With the growth in demand for heat dissipation in new energy vehicles, electronic devices, and other fields, the development and production of silicone thermal management materials has become a major direction, such as thermally conductive silicone grease, thermally conductive gaskets, phase change materials and so on.

(7) Biomedical materials.

In the field of biomedicine, silicone is used in the manufacture of medical implants, drug carriers, tissue engineering scaffolds, etc. due to its good biocompatibility and stability.

(8) Environmentally friendly silicone products:

For the increasingly stringent environmental regulations, research, and development of low VOC emissions, easy-to-recycle, biodegradable green silicone products have become an important development direction.

In short, the deep processing of silicone is committed to improving the technological content and added value of products, expanding new areas of application, and the continuous pursuit of lower environmental impact of the production process and technological innovation.

5.2 What is the common equipment for deep processing of silicone?

(1) Precision mixing equipment:

As silicone materials in the deep processing process require precise control of raw material ratios and mixing uniformity, it requires the use of efficient and precise mixing machines, such as high shear dispersers, powerful dispersers, double planetary mixers, and so on.

(2) Reactor and reactor:

According to different synthesis routes and reaction conditions, reaction kettles of different volumes, and materials and with heating and cooling functions capable of withstanding high-pressure or vacuum operation may be required. For continuous production processes, a continuous reactor system may also be involved.

(3) Distillation columns and separation devices:

In the purification of silicone monomers and a variety of intermediates, the preparation of finished products, a distillation tower is used to achieve effective separation and purification of compounds, to ensure that product quality meets the requirements of specific indicators.

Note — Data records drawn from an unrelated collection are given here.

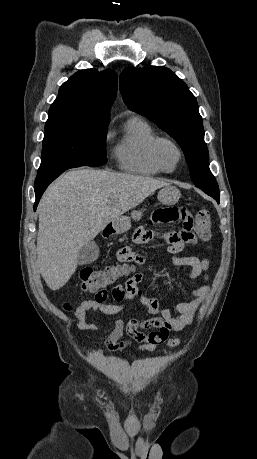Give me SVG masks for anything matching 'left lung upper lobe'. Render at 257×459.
Returning <instances> with one entry per match:
<instances>
[{
    "instance_id": "5c2ea615",
    "label": "left lung upper lobe",
    "mask_w": 257,
    "mask_h": 459,
    "mask_svg": "<svg viewBox=\"0 0 257 459\" xmlns=\"http://www.w3.org/2000/svg\"><path fill=\"white\" fill-rule=\"evenodd\" d=\"M120 91L130 110L156 123L178 142L195 185L219 202L218 184L209 170L202 117L186 84L165 67H128L120 75Z\"/></svg>"
}]
</instances>
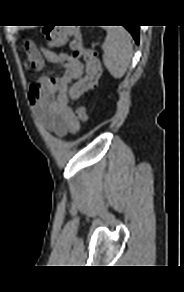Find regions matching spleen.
<instances>
[{
  "label": "spleen",
  "instance_id": "spleen-1",
  "mask_svg": "<svg viewBox=\"0 0 184 292\" xmlns=\"http://www.w3.org/2000/svg\"><path fill=\"white\" fill-rule=\"evenodd\" d=\"M106 30L107 36L102 44L103 62L109 73L120 79L132 58L131 36L122 27H109Z\"/></svg>",
  "mask_w": 184,
  "mask_h": 292
}]
</instances>
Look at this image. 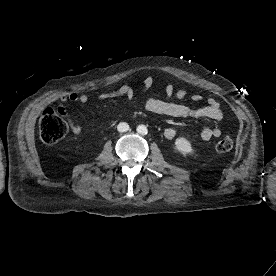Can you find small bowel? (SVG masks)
<instances>
[{"instance_id":"obj_1","label":"small bowel","mask_w":276,"mask_h":276,"mask_svg":"<svg viewBox=\"0 0 276 276\" xmlns=\"http://www.w3.org/2000/svg\"><path fill=\"white\" fill-rule=\"evenodd\" d=\"M153 84V77L147 76L145 78L142 92H146L151 85ZM166 100L150 98L145 103V108L148 112L184 118V117H193V118H207L214 121H221L223 119V112L221 111L218 102L214 98H209L207 104L201 107H190L186 104H183L179 101L184 99L187 95L185 90H178L174 92L173 85L167 83L165 87ZM124 96L128 101L132 100L134 97V91L129 85H124L119 89L111 92H104L99 94L98 98L100 100H109L117 97ZM203 99V96L200 94H195L192 96L191 100L193 102H199ZM89 100L86 94L71 92L66 95H62L59 99L60 101V111L65 113V104L68 102L81 103L85 104ZM70 128L72 132L76 135L81 134V126L72 118H68ZM222 131L218 127L209 128L205 127L200 130V138L204 141H208L211 138L219 137ZM177 135V129L167 128L164 131V137L168 140L173 139Z\"/></svg>"}]
</instances>
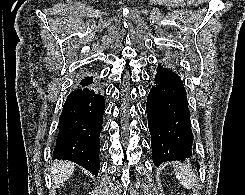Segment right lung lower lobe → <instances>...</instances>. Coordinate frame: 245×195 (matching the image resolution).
<instances>
[{"label":"right lung lower lobe","mask_w":245,"mask_h":195,"mask_svg":"<svg viewBox=\"0 0 245 195\" xmlns=\"http://www.w3.org/2000/svg\"><path fill=\"white\" fill-rule=\"evenodd\" d=\"M104 110L98 84L93 77L82 79L68 95L59 118L53 159L73 161L97 175Z\"/></svg>","instance_id":"98d812e1"}]
</instances>
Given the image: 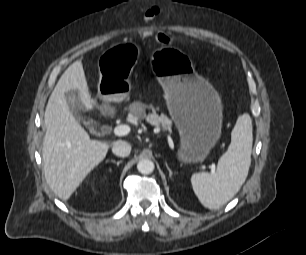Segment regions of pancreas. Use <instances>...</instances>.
<instances>
[{"label":"pancreas","instance_id":"pancreas-1","mask_svg":"<svg viewBox=\"0 0 306 255\" xmlns=\"http://www.w3.org/2000/svg\"><path fill=\"white\" fill-rule=\"evenodd\" d=\"M148 107L151 108L152 113L146 115L145 110ZM130 111L135 118H146L151 125L160 126L163 130L171 131L172 121L164 114L158 115L153 106L136 102L131 105Z\"/></svg>","mask_w":306,"mask_h":255}]
</instances>
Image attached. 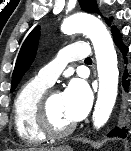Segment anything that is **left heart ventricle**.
<instances>
[{"mask_svg":"<svg viewBox=\"0 0 131 151\" xmlns=\"http://www.w3.org/2000/svg\"><path fill=\"white\" fill-rule=\"evenodd\" d=\"M49 115L50 120L55 128L61 129L71 125L73 122L70 121L66 114L63 104L62 94H54L49 100Z\"/></svg>","mask_w":131,"mask_h":151,"instance_id":"obj_1","label":"left heart ventricle"}]
</instances>
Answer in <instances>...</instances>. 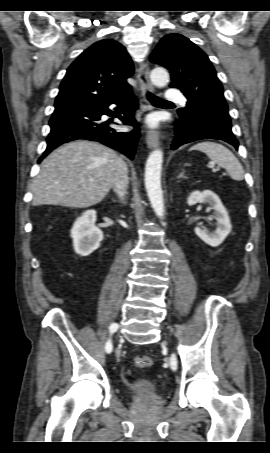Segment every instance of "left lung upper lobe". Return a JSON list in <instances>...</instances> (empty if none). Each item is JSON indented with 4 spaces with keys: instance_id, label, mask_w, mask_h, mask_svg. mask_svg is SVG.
I'll return each instance as SVG.
<instances>
[{
    "instance_id": "obj_1",
    "label": "left lung upper lobe",
    "mask_w": 270,
    "mask_h": 453,
    "mask_svg": "<svg viewBox=\"0 0 270 453\" xmlns=\"http://www.w3.org/2000/svg\"><path fill=\"white\" fill-rule=\"evenodd\" d=\"M150 60L170 71L173 81L170 86L180 89L188 99L186 107L178 109L179 116L199 110L231 128L223 87L208 56L199 47L180 34H168L160 40Z\"/></svg>"
}]
</instances>
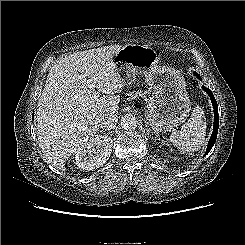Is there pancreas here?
Here are the masks:
<instances>
[{"label":"pancreas","instance_id":"obj_1","mask_svg":"<svg viewBox=\"0 0 245 245\" xmlns=\"http://www.w3.org/2000/svg\"><path fill=\"white\" fill-rule=\"evenodd\" d=\"M127 96H129L131 99L136 98L138 96L142 97V98H146V93L139 90V91H132L127 93Z\"/></svg>","mask_w":245,"mask_h":245}]
</instances>
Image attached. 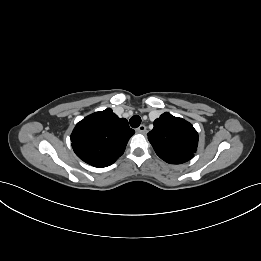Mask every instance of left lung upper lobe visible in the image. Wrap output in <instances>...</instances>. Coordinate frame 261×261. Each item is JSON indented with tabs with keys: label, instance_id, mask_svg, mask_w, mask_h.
Listing matches in <instances>:
<instances>
[{
	"label": "left lung upper lobe",
	"instance_id": "obj_1",
	"mask_svg": "<svg viewBox=\"0 0 261 261\" xmlns=\"http://www.w3.org/2000/svg\"><path fill=\"white\" fill-rule=\"evenodd\" d=\"M156 154L170 164L189 161L198 145V133L186 120L163 113L147 134Z\"/></svg>",
	"mask_w": 261,
	"mask_h": 261
}]
</instances>
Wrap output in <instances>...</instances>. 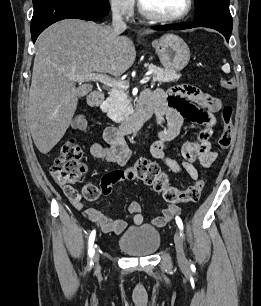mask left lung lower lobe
Returning <instances> with one entry per match:
<instances>
[{
	"mask_svg": "<svg viewBox=\"0 0 261 306\" xmlns=\"http://www.w3.org/2000/svg\"><path fill=\"white\" fill-rule=\"evenodd\" d=\"M195 27H207L212 28L223 34L229 42V38L232 32V21L231 22H215V21H199L195 20L192 22L187 23H177V24H171V25H160L155 26L153 29L156 30H170V29H177V30H183V29H190Z\"/></svg>",
	"mask_w": 261,
	"mask_h": 306,
	"instance_id": "obj_1",
	"label": "left lung lower lobe"
}]
</instances>
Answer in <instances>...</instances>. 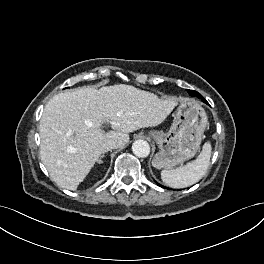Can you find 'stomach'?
<instances>
[{
	"mask_svg": "<svg viewBox=\"0 0 264 264\" xmlns=\"http://www.w3.org/2000/svg\"><path fill=\"white\" fill-rule=\"evenodd\" d=\"M175 114L167 132H149L159 147L153 159L157 169H172L194 157L208 123L205 110L193 99H182Z\"/></svg>",
	"mask_w": 264,
	"mask_h": 264,
	"instance_id": "1",
	"label": "stomach"
}]
</instances>
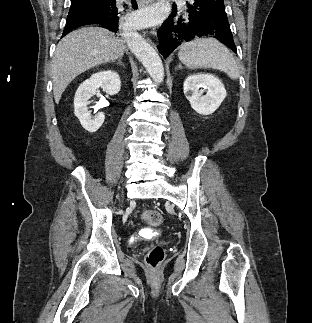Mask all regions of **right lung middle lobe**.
<instances>
[{"label":"right lung middle lobe","mask_w":312,"mask_h":323,"mask_svg":"<svg viewBox=\"0 0 312 323\" xmlns=\"http://www.w3.org/2000/svg\"><path fill=\"white\" fill-rule=\"evenodd\" d=\"M91 1H93V0H71V7H75L81 3H89Z\"/></svg>","instance_id":"dd1d6c3e"}]
</instances>
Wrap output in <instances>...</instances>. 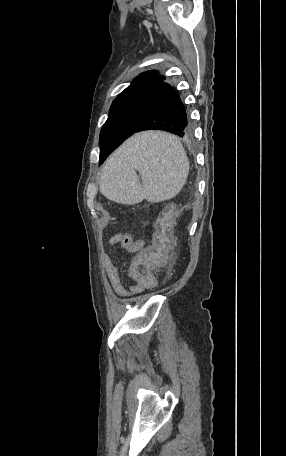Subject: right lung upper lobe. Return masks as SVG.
Masks as SVG:
<instances>
[{"label": "right lung upper lobe", "instance_id": "obj_1", "mask_svg": "<svg viewBox=\"0 0 286 456\" xmlns=\"http://www.w3.org/2000/svg\"><path fill=\"white\" fill-rule=\"evenodd\" d=\"M165 80V76L157 74V71H147L139 75L124 91H122L118 97L114 100H121L130 92L139 89L141 87L148 86L153 83H157Z\"/></svg>", "mask_w": 286, "mask_h": 456}]
</instances>
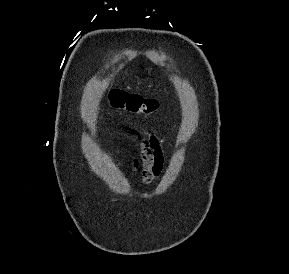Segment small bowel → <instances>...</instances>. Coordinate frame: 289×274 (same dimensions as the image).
<instances>
[{"label":"small bowel","mask_w":289,"mask_h":274,"mask_svg":"<svg viewBox=\"0 0 289 274\" xmlns=\"http://www.w3.org/2000/svg\"><path fill=\"white\" fill-rule=\"evenodd\" d=\"M130 137L139 143V157H133L131 166L133 172H136L141 165V179L144 184L155 182L161 175L165 156L161 140L151 131L145 136L137 133H131Z\"/></svg>","instance_id":"small-bowel-1"}]
</instances>
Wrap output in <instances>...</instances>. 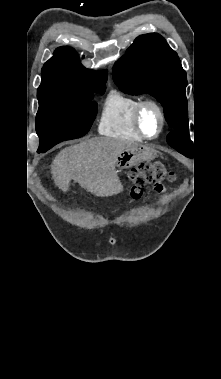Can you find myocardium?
Returning a JSON list of instances; mask_svg holds the SVG:
<instances>
[{"label":"myocardium","instance_id":"myocardium-1","mask_svg":"<svg viewBox=\"0 0 221 379\" xmlns=\"http://www.w3.org/2000/svg\"><path fill=\"white\" fill-rule=\"evenodd\" d=\"M147 108L154 109L156 111V113L158 114V118H159V127H158V130L153 135L147 134L144 131L143 126H142V114H143L144 110L147 109ZM133 123H134L136 131L144 139H156V138H158L162 134V132L164 130V127H165V114H164L163 108L155 100H152V99L142 100L136 106V108L134 110V113H133Z\"/></svg>","mask_w":221,"mask_h":379}]
</instances>
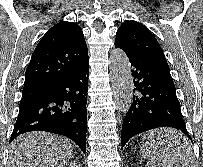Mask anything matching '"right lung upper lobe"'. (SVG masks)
I'll use <instances>...</instances> for the list:
<instances>
[{
    "mask_svg": "<svg viewBox=\"0 0 203 167\" xmlns=\"http://www.w3.org/2000/svg\"><path fill=\"white\" fill-rule=\"evenodd\" d=\"M82 29L62 21L50 28L35 48L25 74L23 98L49 91L88 60Z\"/></svg>",
    "mask_w": 203,
    "mask_h": 167,
    "instance_id": "obj_1",
    "label": "right lung upper lobe"
}]
</instances>
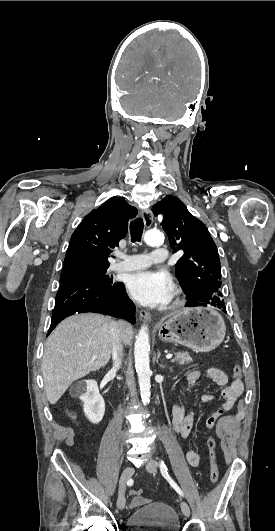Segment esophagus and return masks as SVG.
<instances>
[{
    "label": "esophagus",
    "instance_id": "34e87169",
    "mask_svg": "<svg viewBox=\"0 0 275 531\" xmlns=\"http://www.w3.org/2000/svg\"><path fill=\"white\" fill-rule=\"evenodd\" d=\"M143 221L145 223V227L149 228L153 223V213L150 209H145L142 212ZM139 317L141 321H150L151 315L148 311L141 310L139 313Z\"/></svg>",
    "mask_w": 275,
    "mask_h": 531
}]
</instances>
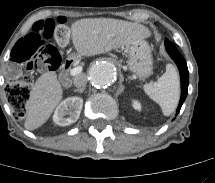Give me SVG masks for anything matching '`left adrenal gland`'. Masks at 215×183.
I'll list each match as a JSON object with an SVG mask.
<instances>
[{
    "mask_svg": "<svg viewBox=\"0 0 215 183\" xmlns=\"http://www.w3.org/2000/svg\"><path fill=\"white\" fill-rule=\"evenodd\" d=\"M128 78H129V79H132V77H131V76H129Z\"/></svg>",
    "mask_w": 215,
    "mask_h": 183,
    "instance_id": "obj_1",
    "label": "left adrenal gland"
}]
</instances>
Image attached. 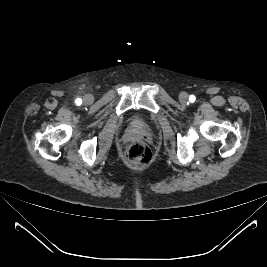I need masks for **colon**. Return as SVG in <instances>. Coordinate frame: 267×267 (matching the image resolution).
I'll list each match as a JSON object with an SVG mask.
<instances>
[{"label":"colon","mask_w":267,"mask_h":267,"mask_svg":"<svg viewBox=\"0 0 267 267\" xmlns=\"http://www.w3.org/2000/svg\"><path fill=\"white\" fill-rule=\"evenodd\" d=\"M125 159L134 165H145L150 162L152 152L142 140H131L124 147Z\"/></svg>","instance_id":"colon-1"}]
</instances>
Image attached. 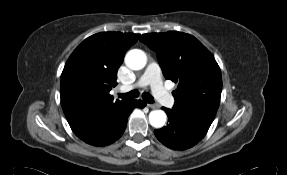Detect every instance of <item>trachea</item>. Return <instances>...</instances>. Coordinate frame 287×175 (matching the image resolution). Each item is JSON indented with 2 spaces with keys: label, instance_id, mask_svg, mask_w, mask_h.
Wrapping results in <instances>:
<instances>
[{
  "label": "trachea",
  "instance_id": "obj_1",
  "mask_svg": "<svg viewBox=\"0 0 287 175\" xmlns=\"http://www.w3.org/2000/svg\"><path fill=\"white\" fill-rule=\"evenodd\" d=\"M118 96L120 98L123 99H133V98H137L139 96V92L137 90H132L128 93H119ZM142 98L144 101H146L147 103L151 104L154 102V98L152 97V95L149 92H144L142 94Z\"/></svg>",
  "mask_w": 287,
  "mask_h": 175
}]
</instances>
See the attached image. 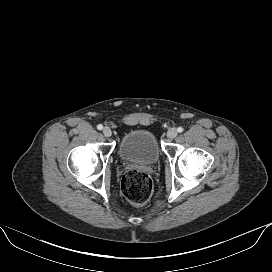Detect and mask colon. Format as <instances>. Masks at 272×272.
Wrapping results in <instances>:
<instances>
[{
    "mask_svg": "<svg viewBox=\"0 0 272 272\" xmlns=\"http://www.w3.org/2000/svg\"><path fill=\"white\" fill-rule=\"evenodd\" d=\"M121 189L128 201L136 205H143L152 195L153 183L146 173L133 169L123 176Z\"/></svg>",
    "mask_w": 272,
    "mask_h": 272,
    "instance_id": "colon-1",
    "label": "colon"
}]
</instances>
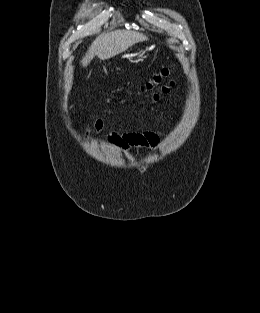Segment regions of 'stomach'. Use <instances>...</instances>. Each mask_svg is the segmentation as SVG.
<instances>
[{
	"label": "stomach",
	"mask_w": 260,
	"mask_h": 313,
	"mask_svg": "<svg viewBox=\"0 0 260 313\" xmlns=\"http://www.w3.org/2000/svg\"><path fill=\"white\" fill-rule=\"evenodd\" d=\"M143 58H144V53L138 54V55H137L136 62L143 60Z\"/></svg>",
	"instance_id": "stomach-1"
}]
</instances>
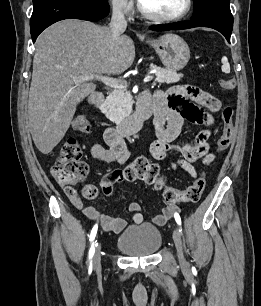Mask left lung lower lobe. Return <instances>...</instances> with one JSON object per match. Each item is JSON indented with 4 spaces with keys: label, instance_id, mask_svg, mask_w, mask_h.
Here are the masks:
<instances>
[{
    "label": "left lung lower lobe",
    "instance_id": "0a47b994",
    "mask_svg": "<svg viewBox=\"0 0 261 306\" xmlns=\"http://www.w3.org/2000/svg\"><path fill=\"white\" fill-rule=\"evenodd\" d=\"M194 27H209L222 33L228 42L233 29V18L227 19H191L184 22H176L170 24L154 25L151 30L165 31V30H183Z\"/></svg>",
    "mask_w": 261,
    "mask_h": 306
}]
</instances>
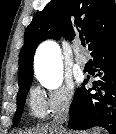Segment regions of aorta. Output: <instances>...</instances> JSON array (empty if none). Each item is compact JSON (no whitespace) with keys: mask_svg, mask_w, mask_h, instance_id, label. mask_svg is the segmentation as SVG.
<instances>
[{"mask_svg":"<svg viewBox=\"0 0 116 134\" xmlns=\"http://www.w3.org/2000/svg\"><path fill=\"white\" fill-rule=\"evenodd\" d=\"M35 73L39 82L48 89H56L63 82V63L60 47L53 41H45L36 50Z\"/></svg>","mask_w":116,"mask_h":134,"instance_id":"obj_1","label":"aorta"}]
</instances>
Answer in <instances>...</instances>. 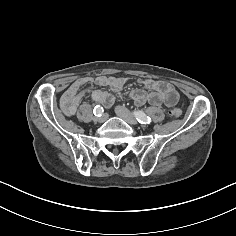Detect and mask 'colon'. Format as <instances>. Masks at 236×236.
Masks as SVG:
<instances>
[{"instance_id":"1","label":"colon","mask_w":236,"mask_h":236,"mask_svg":"<svg viewBox=\"0 0 236 236\" xmlns=\"http://www.w3.org/2000/svg\"><path fill=\"white\" fill-rule=\"evenodd\" d=\"M170 115L174 118H179L181 115V111L178 108H174L170 111Z\"/></svg>"}]
</instances>
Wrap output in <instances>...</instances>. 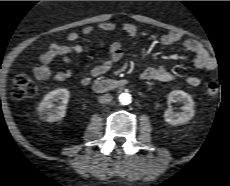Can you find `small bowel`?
Returning a JSON list of instances; mask_svg holds the SVG:
<instances>
[{
    "label": "small bowel",
    "mask_w": 230,
    "mask_h": 186,
    "mask_svg": "<svg viewBox=\"0 0 230 186\" xmlns=\"http://www.w3.org/2000/svg\"><path fill=\"white\" fill-rule=\"evenodd\" d=\"M117 26L111 22L101 23L97 26H86L80 32H70L67 36V40L71 43L77 41L81 35H87L93 32L95 29H99L105 32L114 31ZM123 30L130 38H135L138 34V29L134 24L127 23L123 26ZM182 39V35L178 32H168L160 37L161 45H172L179 42ZM183 52L193 53L195 58L193 64L196 68L206 71H213L217 68L216 59L211 56L208 49L203 46L200 42L194 39L183 40ZM70 51L77 53H83L84 48L80 45L64 46L59 42H53L47 50H45L41 56V65L33 68L34 76L39 80H46L50 77V64L59 56L66 55ZM123 57V49L120 43H113L109 49L108 58L101 64L97 65L91 70L90 75L83 76L80 78V82L83 85H88L92 78L98 77L107 73L116 63H118ZM74 75L72 69L59 71L55 73L52 78L55 81H64L71 78ZM141 78L148 81H159V82H174L177 76L169 71L162 65L149 67L141 73ZM188 85L197 87L201 83V79L197 76H189L186 79Z\"/></svg>",
    "instance_id": "small-bowel-1"
}]
</instances>
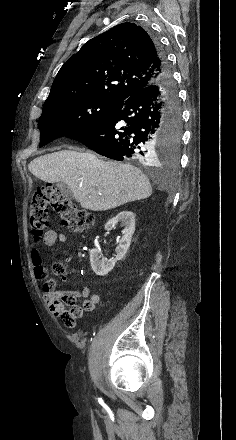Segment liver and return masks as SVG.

(4) Grinding and crushing equipment:

For composite materials containing fillers or pigments, high-speed dispersers, sand mills, and other equipment are needed for grinding and crushing processing, so that the material to achieve the ideal particle size distribution and dispersion state.

(5) Vulcanization and curing equipment:

For silicone rubber products, it is necessary to equip the corresponding vulcanization equipment (such as a plate vulcanizing machine, injection vulcanizing machine, etc.) to achieve the crosslinking reaction and molding of silicone rubber materials.

(6) Potting and encapsulation equipment:

For the potting and sealing protection of electronic components, it is necessary to use an automated potting and sealing machine for accurate and fast potting and sealing operations.

(7) Testing and quality control equipment:

Including a viscometer, hardness tester, electrical properties tester, thermal analyzer (such as DSC, TGA), etc., which are used for real-time monitoring and final inspection of the physical properties of the product, chemical properties thermal stability, and other indicators.

(8) Environmental treatment facilities:

Environmentally friendly production facilities include exhaust gas purification equipment (e.g. RTO/RCO), wastewater treatment facilities, and solid waste collection and disposal systems to ensure that the entire production process complies with strict environmental regulations and standards.

(9) Automated control system:

Highly automated control systems can ensure that the production process of temperature, pressure, mixing speed, and other parameters are stable and controllable, and also improve production efficiency, and reduce product quality problems caused by human factors.

In short, silicone deep processing equipment not only requires a high degree of professionalism and technical adaptability but also needs to strictly comply with the relevant provisions of production safety and environmental protection, while focusing on the reliability and durability of the equipment to ensure the continued stability of production and economic benefits.

5.3 Chinese market prospects for silicone deep-processed products.

(1) Favorable policies:

The states encourage and introduce the development of new silicone deep-processing products while restricting and eliminating backward silicone upstream monomer production capacity, China's silicone industry outlook is promising.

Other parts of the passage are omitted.